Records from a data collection
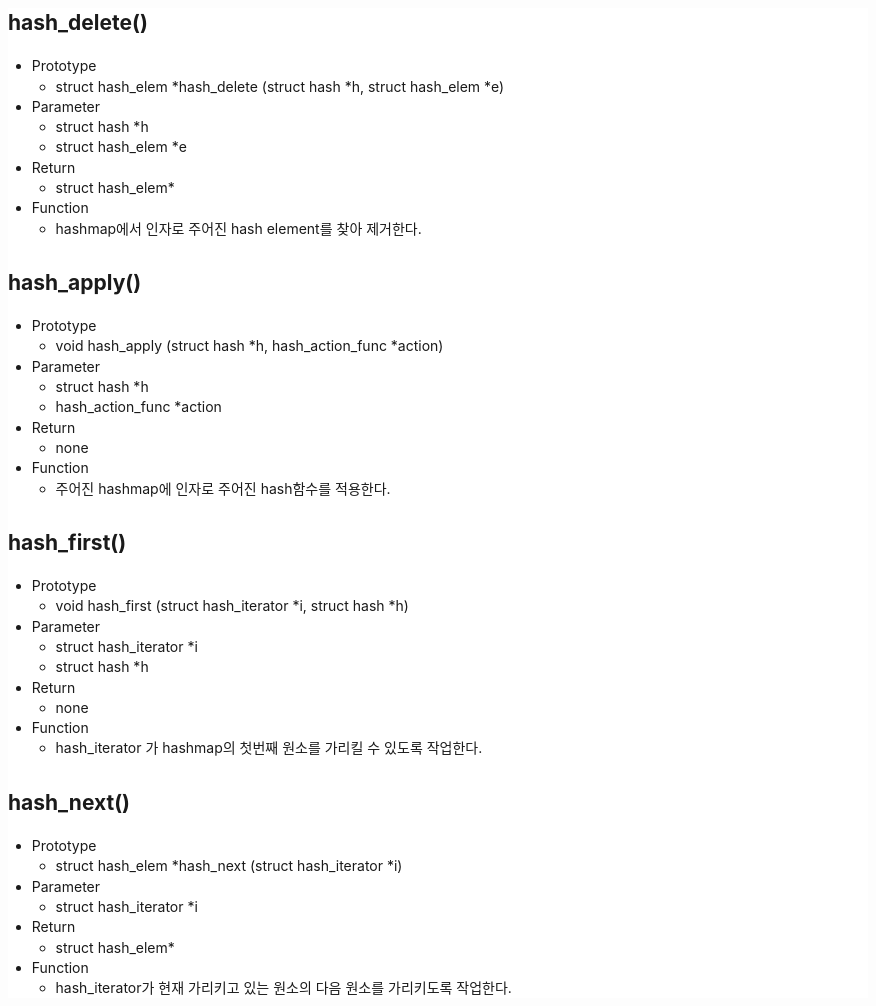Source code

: 

## hash_delete()

- Prototype
  - struct hash_elem *hash_delete (struct hash *h, struct hash_elem *e)
- Parameter
  - struct hash *h
  - struct hash_elem *e
- Return
  - struct hash_elem*
- Function
  - hashmap에서 인자로 주어진 hash element를 찾아 제거한다.



## hash_apply()

- Prototype
  - void hash_apply (struct hash *h, hash_action_func *action)
- Parameter
  - struct hash *h
  - hash_action_func *action
- Return
  - none
- Function
  - 주어진 hashmap에 인자로 주어진 hash함수를 적용한다.



## hash_first()

- Prototype
  - void hash_first (struct hash_iterator *i, struct hash *h)
- Parameter
  - struct hash_iterator *i
  - struct hash *h
- Return
  - none
- Function
  - hash_iterator 가 hashmap의 첫번째 원소를 가리킬 수 있도록 작업한다.



## hash_next()

- Prototype
  - struct hash_elem *hash_next (struct hash_iterator *i)
- Parameter
  - struct hash_iterator *i
- Return
  - struct hash_elem*
- Function
  - hash_iterator가 현재 가리키고 있는 원소의 다음 원소를 가리키도록 작업한다.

## Your instructions
Exclude images. Return the data above verbatim.

## Answer
Source code

: 

## hash_delete()

- Prototype
  - struct hash_elem *hash_delete (struct hash *h, struct hash_elem *e)
- Parameter
  - struct hash *h
  - struct hash_elem *e
- Return
  - struct hash_elem*
- Function
  - hashmap에서 인자로 주어진 hash element를 찾아 제거한다.



## hash_apply()

- Prototype
  - void hash_apply (struct hash *h, hash_action_func *action)
- Parameter
  - struct hash *h
  - hash_action_func *action
- Return
  - none
- Function
  - 주어진 hashmap에 인자로 주어진 hash함수를 적용한다.



## hash_first()

- Prototype
  - void hash_first (struct hash_iterator *i, struct hash *h)
- Parameter
  - struct hash_iterator *i
  - struct hash *h
- Return
  - none
- Function
  - hash_iterator 가 hashmap의 첫번째 원소를 가리킬 수 있도록 작업한다.



## hash_next()

- Prototype
  - struct hash_elem *hash_next (struct hash_iterator *i)
- Parameter
  - struct hash_iterator *i
- Return
  - struct hash_elem*
- Function
  - hash_iterator가 현재 가리키고 있는 원소의 다음 원소를 가리키도록 작업한다.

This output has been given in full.